ERC1155 also supports localization of languages for all metadata, making all tokens universal. It defers all metadata to a URI which can be on the web or IPFS. Additionally, ERC1155 contracts can point to an infinite number of token URIs without storing any additional data on-chain, making it more efficient than ERC721.
ERC1155 includes standardized events for mints, burns, transfers, approvals, and metadata changes, which permits cool ecosystem benefits like deep data analytics on tokens and rich token explorers, unlike ERC721 which only emits transfers and approvals.
Fungibles & Non-Fungibles
ERC-721: Limited to only Non-Fungibles
ERC-1155: Allows both Fungibles and Non-Fungibles
ERC-1155: Allows new concepts like semi-fungible tokens. For example, fungible tokens could be “transmuted” into non-fungibles or vice-versa.
ERC-721: Supports transferring one token at a time
ERC-1155: Supports batch transfers of many token IDs in a single transaction.
(Since each Ethereum transaction takes around 15-30 seconds, ERC-721 takes a long time to transfer many tokens, while ERC-1155 can send hundreds of different tokens in a single block.
Certain optimized implementations of ERC-1155 have been tested for transfers of up to 150-200 tokens per second!)
Single smart contract, no data waste
ERC-721: Requires a new smart contract deployed for each new type of token (for example, a contract for CryptoKitties, another contract for CryptoCuties, etc)
ERC-1155: Can be deployed in a single smart contract for infinite token types.
*ERC-1155 tokens cannot be accidentally locked in a contract that doesn’t support ERC-1155.
You can only send tokens to an ERC-1155 capable contract! This prevents accidental token loss – your tokens are reverted immediately if the recipient doesn’t support ERC-1155.
ERC-721 tried achieving this but it ended up being useless, because they included legacy “non-safe” functions in the standard. If a wallet uses the non-safe transfer method, your tokens could be permanently lost.

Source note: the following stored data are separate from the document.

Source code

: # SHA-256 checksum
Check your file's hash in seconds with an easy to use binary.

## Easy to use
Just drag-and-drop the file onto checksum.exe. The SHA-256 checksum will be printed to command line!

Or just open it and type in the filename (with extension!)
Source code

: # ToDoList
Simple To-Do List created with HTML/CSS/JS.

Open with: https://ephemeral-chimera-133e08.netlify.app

Trigger smart contracts by sending a token
Sending an ERC-1155 token to a smart contract can trigger a chain of functions and events on the blockchain. For example, an exchange (DEX) could allow users to directly send tokens and the exchange to another token would be done atomically, instantly, on-chain.
This is 100% reliable with ERC-1155 because of the strict “onERC1155Received” rules that these tokens follow.
You cannot rely on ERC-721 tokens being sent using this method, because it supports non-safe transfers. If the wallet sends the token to that exchange using a non-safe transfer, it will be lost to the user.
This means that dapps cannot rely on the ERC-721 receiver functions behaving as intended. These apps won’t be created, since they’re unreliable with ERC-721.
ERC-721: Support only 1 language
ERC-1155: Supports localization of languages for all metadata, such as the token name, description, or even the token image. This makes all tokens universal.
ERC-721: Contains legacy metadata like “symbol” and “name” which is not necessary for many modern tokens
ERC-1155: Defers all metadata to a URI which can be on the web or IPFS
ERC-721: Supports only static metadata, so each token ID must have its metadata URI stored or managed by the smart contract.
ERC-1155: Contracts can point to an infinite number of token URIs without storing any additional data on-chain. This can even be used to point to a web service that hosts dynamically generated token JSON for each token in a database.
Rich Event Logs
ERC-721: Emits transfers and approvals.
ERC-1155: Includes standardized events for mints, burns, transfers, approvals, and metadata changes. This permits cool ecosystem benefits like deep data analytics on tokens and rich token explorers.
In conclusion, while ERC721 was a significant step forward in the development of non-fungible tokens, the ERC1155 standard has addressed many of its limitations, making it more versatile, efficient, and secure for web3 development.